Since at least the 1960s, the rate of Americans who die from stroke has been on the decline. But that progress has slowed, and in some cases reversed, according to a new federal report.

The report, issued Wednesday by the Centers for Disease Control and Prevention, found that the rate of stroke deaths among U.S. adults fell 38 percent between 2000 and 2015. But that pace has slowed or even reversed in 38 states in recent years. Florida saw the biggest reversal, with stroke death rates increasing nearly 11 percent each year from 2013 to 2015.

African-Americans are most likely to die from stroke, but stroke death rates rose 5.8 percent each year among Hispanics from 2013 to 2015. Deaths from stroke also increased 4.2 percent each year in the South during that time.

If declines in stroke mortality had maintained the same pace from 2013 to 2015, an estimated 32,593 stroke deaths may not have occurred, the report said.

The findings are “a wake-up call,” said CDC director Brenda Fitzgerald, M.D., and underscore the importance of identifying and treating risk factors, geographic trends and other factors that may be slowing progress.

“We know the majority of strokes are preventable and we must improve our efforts to reduce America’s stroke burden,” she said.

The report did not identify the reasons for the slowdown, but other studies have pointed to increased numbers of Americans with stroke risk factors such as high blood pressure, obesity and diabetes.

Stroke death declines have stalled in three out of every four states.

(Courtesy of Centers for Disease Control and Prevention)

Mitchell S.V. Elkind, M.D., a professor of neurology and epidemiology at Columbia University, said the report’s findings are worrisome and underscore the importance of efforts to identify and control risk factors across age groups.

**RECORDS PROVIDED**
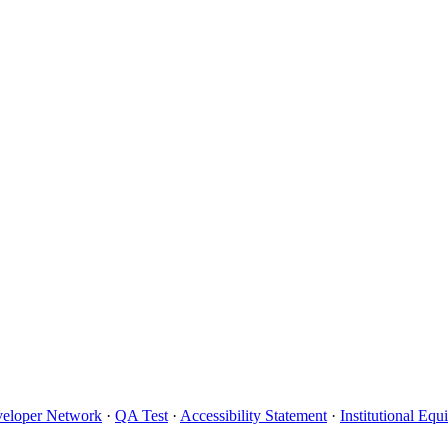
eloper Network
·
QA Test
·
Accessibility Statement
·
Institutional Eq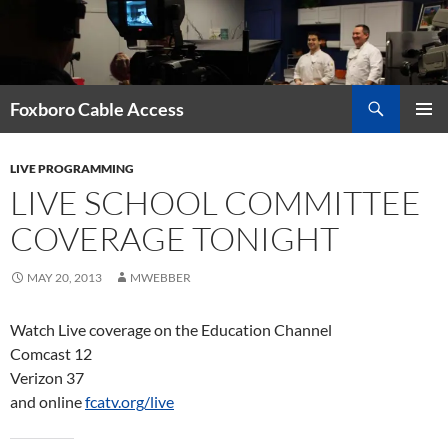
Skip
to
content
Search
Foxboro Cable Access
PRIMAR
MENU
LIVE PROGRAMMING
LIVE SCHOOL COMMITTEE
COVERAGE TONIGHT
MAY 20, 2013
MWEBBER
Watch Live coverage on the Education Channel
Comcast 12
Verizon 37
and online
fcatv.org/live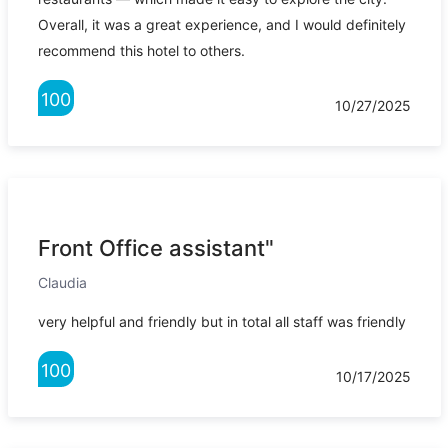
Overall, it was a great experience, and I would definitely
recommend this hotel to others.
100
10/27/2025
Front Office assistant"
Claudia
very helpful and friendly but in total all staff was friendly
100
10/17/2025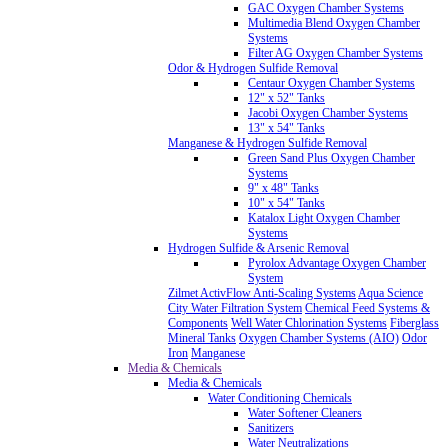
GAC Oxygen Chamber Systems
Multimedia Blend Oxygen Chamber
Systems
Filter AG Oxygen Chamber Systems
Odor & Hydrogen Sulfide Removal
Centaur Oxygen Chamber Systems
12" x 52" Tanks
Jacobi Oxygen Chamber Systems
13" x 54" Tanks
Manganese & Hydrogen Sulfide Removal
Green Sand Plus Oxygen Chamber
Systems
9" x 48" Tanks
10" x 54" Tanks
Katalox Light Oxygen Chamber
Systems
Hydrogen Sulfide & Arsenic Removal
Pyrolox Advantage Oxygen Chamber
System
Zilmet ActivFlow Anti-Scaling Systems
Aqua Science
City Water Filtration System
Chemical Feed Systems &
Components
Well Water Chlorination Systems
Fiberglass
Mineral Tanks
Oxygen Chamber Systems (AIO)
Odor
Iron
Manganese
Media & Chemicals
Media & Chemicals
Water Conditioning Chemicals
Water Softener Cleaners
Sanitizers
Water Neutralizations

---

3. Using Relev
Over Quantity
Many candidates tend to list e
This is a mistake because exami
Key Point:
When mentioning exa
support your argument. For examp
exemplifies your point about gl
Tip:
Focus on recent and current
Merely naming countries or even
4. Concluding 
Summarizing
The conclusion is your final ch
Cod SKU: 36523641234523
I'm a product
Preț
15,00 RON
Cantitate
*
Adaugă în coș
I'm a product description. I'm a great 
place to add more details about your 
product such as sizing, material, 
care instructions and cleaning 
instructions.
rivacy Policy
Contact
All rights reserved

**TASKS**
[a] Summarize the article on stroke death rates in two sentences.
[b] The CDC report did not identify why the decline in stroke deaths slowed. In one to three sentences, explain what the article on stroke death rates says other studies have pointed to.
The data is not needed for the tasks.

**RESPONSE LIST**
[a] A CDC report found that U.S. adult stroke death rates fell 38 percent between 2000 and 2015, but the decline has slowed or reversed in 38 states in recent years, with Florida showing the biggest reversal. From 2013 to 2015, stroke death rates rose each year among Hispanics and in the South, and the report estimated that 32,593 stroke deaths might not have occurred if the earlier pace of decline had held.

[b] Other studies have pointed to a rise in the number of Americans with stroke risk factors. These include high blood pressure, obesity and diabetes.